Two migrant women have been recognized for their contribution to Australian agriculture after building large-scale farms

DARWIN, Australia — Two women farmers originally from Germany and Thailand have been recognized for their outstanding contribution to northern Australian agriculture.

From humble beginnings with tiny patches of dirt in the nation’s harshest climate, Gabi Bloecker and Tou Saramat Ruchkaew have developed large-scale horticulture businesses supplying the major supermarket chains.

The women were given the Women in Agriculture Award for their work in the Northern Territory and Western Australia at Darwin’s Food Future’s conference.

“It’s been tough and demanding, but also very exciting and rewarding,” Bloecker, 63, said in a statement on May 20.

She traveled to Western Australia’s Kimberley region in 1983 after a phone call from her husband Wilhelm, promising great soil and endless sunshine and water.

Tou Saramat Ruchkaew got her start in the mango industry after she and her husband Ian Quin bought a house on two hectares of land. (Suraj R/Unsplash)

The pair pioneered farming in the Ord River Irrigation Area and these days own a multi-property family-run enterprise growing melons, pumpkins, corn, chickpeas, and beans.

“I had to market our produce as a 25-year old female immigrant to older Greek and Italian agents in the Melbourne and Sydney markets, and that was extremely challenging,” she said, recounting her first years in Australia.

It’s a sentiment shared by Ruchkaew, 56, who came to Darwin from Bangkok to study business in 1992 and build a life with her husband, Ian Quin.

“Not everyone was accepting of a young Asian girl in the industry at first, but overall, Australia has provided me with opportunities I couldn’t get in my own country, and I’m really grateful and proud,” she said.
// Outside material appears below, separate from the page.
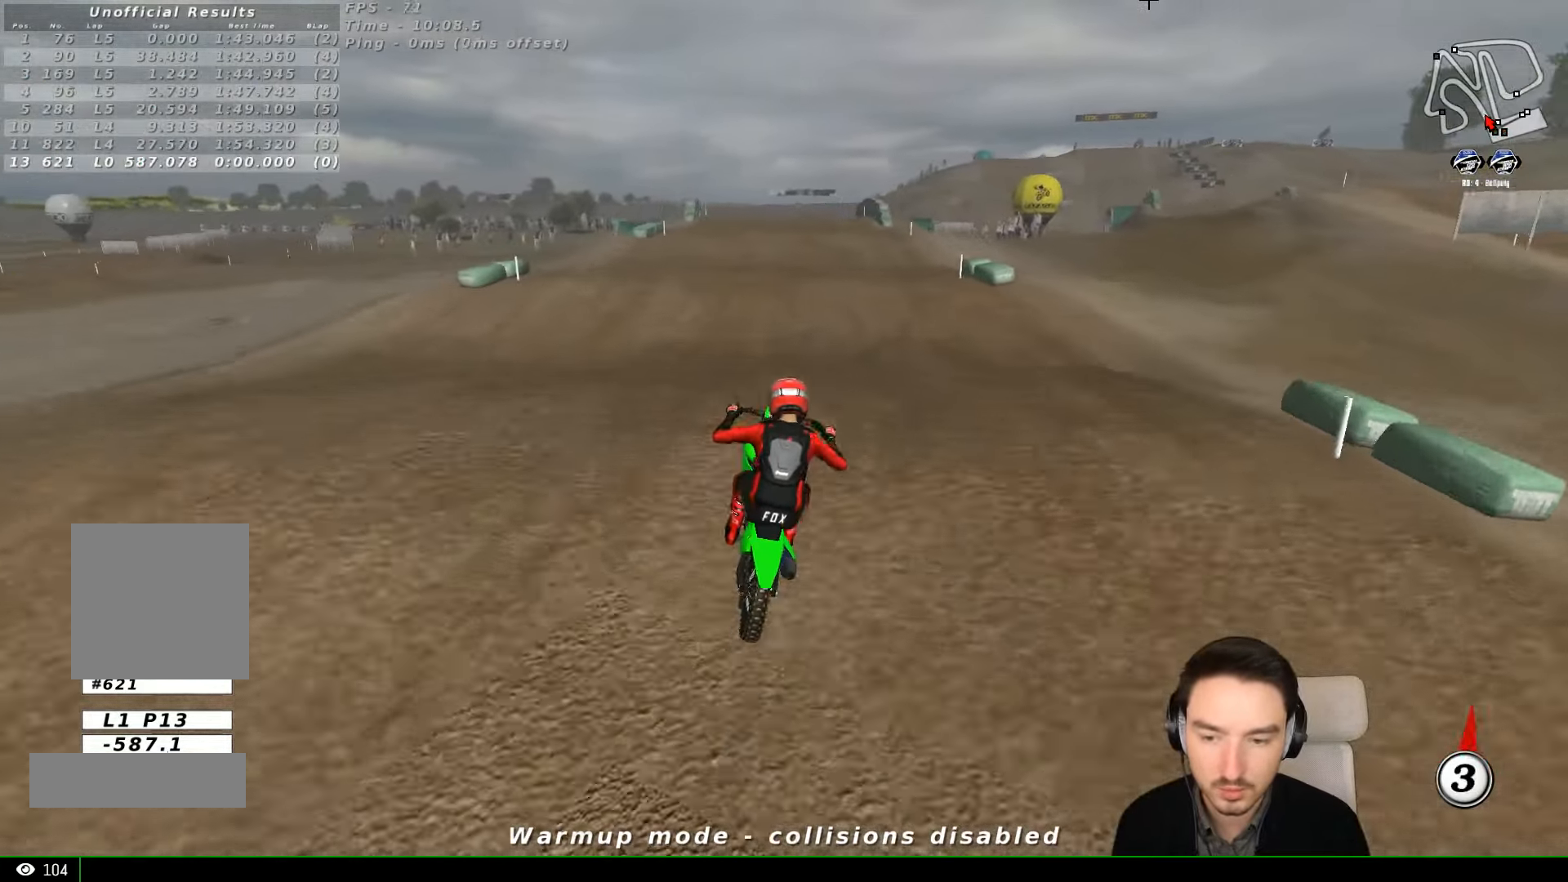
{"dt_ms": 500, "buttons": ["R2"], "left_stick": "left", "events": [[467, "left_stick", "left"]]}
“We came here with nothing, and we’ve just worked away.”

Ruchkaew got her start in the mango industry after she and Quin bought a house on two hectares of land. Tou’s Garden began humbly in 1993 on a rundown mango farm at Howard Springs. The owners undertook the first harvest with a wheelbarrow, single picking stick, and two guard dogs looking on.

“We had 100 mango trees, so I picked them to pay my university fees,” she said.

Almost 30 years later, she owns the Northern Territory’s largest mango farm, with 55,000 trees supplying supermarkets around Australia.

Jane McNamara was also honored for her work as mayor of Finders Shire developing new agriculture projects and campaigning for improved transport and digital communications infrastructure in northwestern Queensland.

“The award recipients have all contributed enormously to the north and deserve to be recognized,” NT Farmers Association chief executive Paul Burke said.

“Without them, our industry would not be as strong and innovative as it is today.”

The North Australia Food Futures Conference is an annual event focused on developing agriculture in northern Australia.